August 8, 2024

Lembaga Pemantau Pemilu Berharap Aturan Pemantauan Pemilu Lebih Baik

Kewenangan terkait lembaga pemantauan beralih dari Komisi Pemilihan Umum (KPU) kepada Badan Pengawas Pemilu (Bawaslu). Lembaga-lembaga pemantau menyampaikan harapan dan masukan kepada  Bawaslu.

Koordinator Komite Pemilih Indonesia (TePI), Jeirry Sumampow, menyarankan agar Bawaslu menghilangkan persyaratan akreditasi pemantau yang dinilai menyulitkan pemantau, seperti keharusan melampirkan data relawan lengkap dengan foto dan tanda tangan.

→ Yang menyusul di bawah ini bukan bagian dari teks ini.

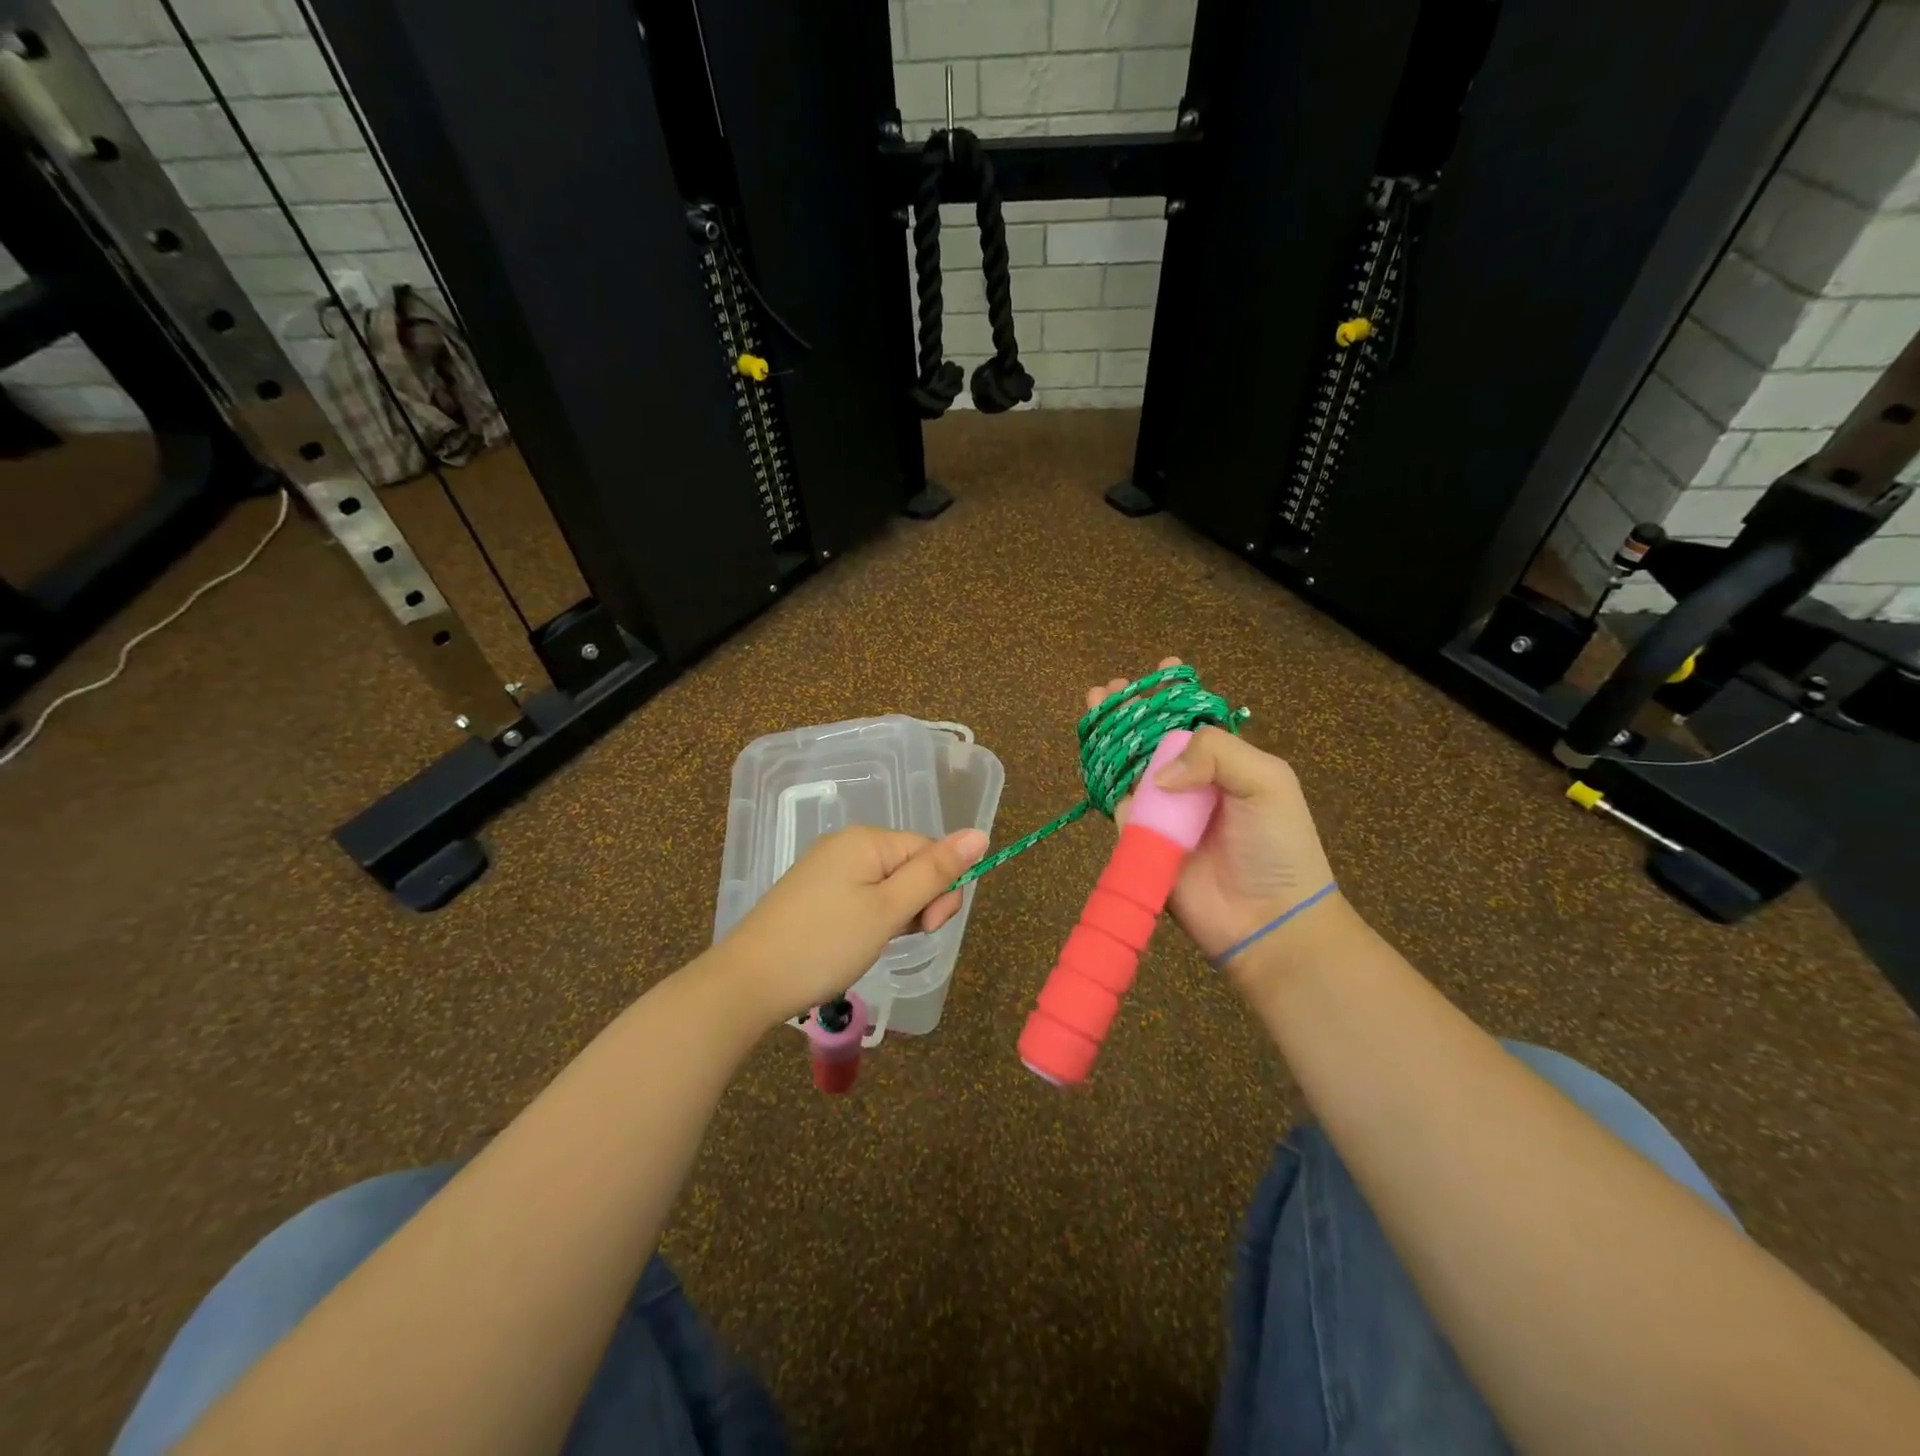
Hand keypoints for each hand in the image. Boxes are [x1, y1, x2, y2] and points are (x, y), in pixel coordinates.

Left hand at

“Hilangkan saja syarat-syarat yang memberatkan. Bawaslu juga harus memberitahu kepada publik bahwa kini persyaratan mendapatkan akreditasi tidak sulit lagi. Ini agar banyak pemantau yang mengawal pemilu,” kata Jeirry pada kajian “Identifikasi Prosedur Pemantauan Tahapan Pemilihan Umum 2019” di Gondangdia, Jakarta Pusat (27/9).

Masukan lain disampaikan oleh Caretaker Komite Independen Pemantau Pemilu (KIPP), Jojo Rohi. Menurutnya, Bawaslu harus memastikan akses bagi pemantau atas informasi yang dimiliki penyelenggara. Pengalaman KIPP, pihaknya tak dapat mengakses beberapa informasi yang sebenarnya bersifat terbuka, seperti informasi peserta lelang pengadaan logistik pemilu.

“Perlu  juga diantisipasi, Bawaslu sampai mengatur atau tidak informasi apa saja yang bisa diakses. Atau kita cukup memakai Undang-Undang Keterbukaan Informasi Publik saja,” ujar Jojo.

Koordinator Nasional Jaringan Pendidikan Pemilih untuk Rakyat (JPPR), Sunanto, menilai bahwa Bawaslu perlu menertibkan lembaga pemantau. Lembaga pemantau yang terbukti tidak independen atau terafiliasi dengan peserta pemilu mesti diberikan sanksi.

“Bawaslu bisa masuk dalam hal ini, misalnya dengan mengeluarkan aturan etik tentang lembaga pemantau. Bawaslu bisa mengatur mekanisme agar lembaga pemantau bekerja sebagaimana mestinya,” tegas pria yang akrab disapa Cak Nanto.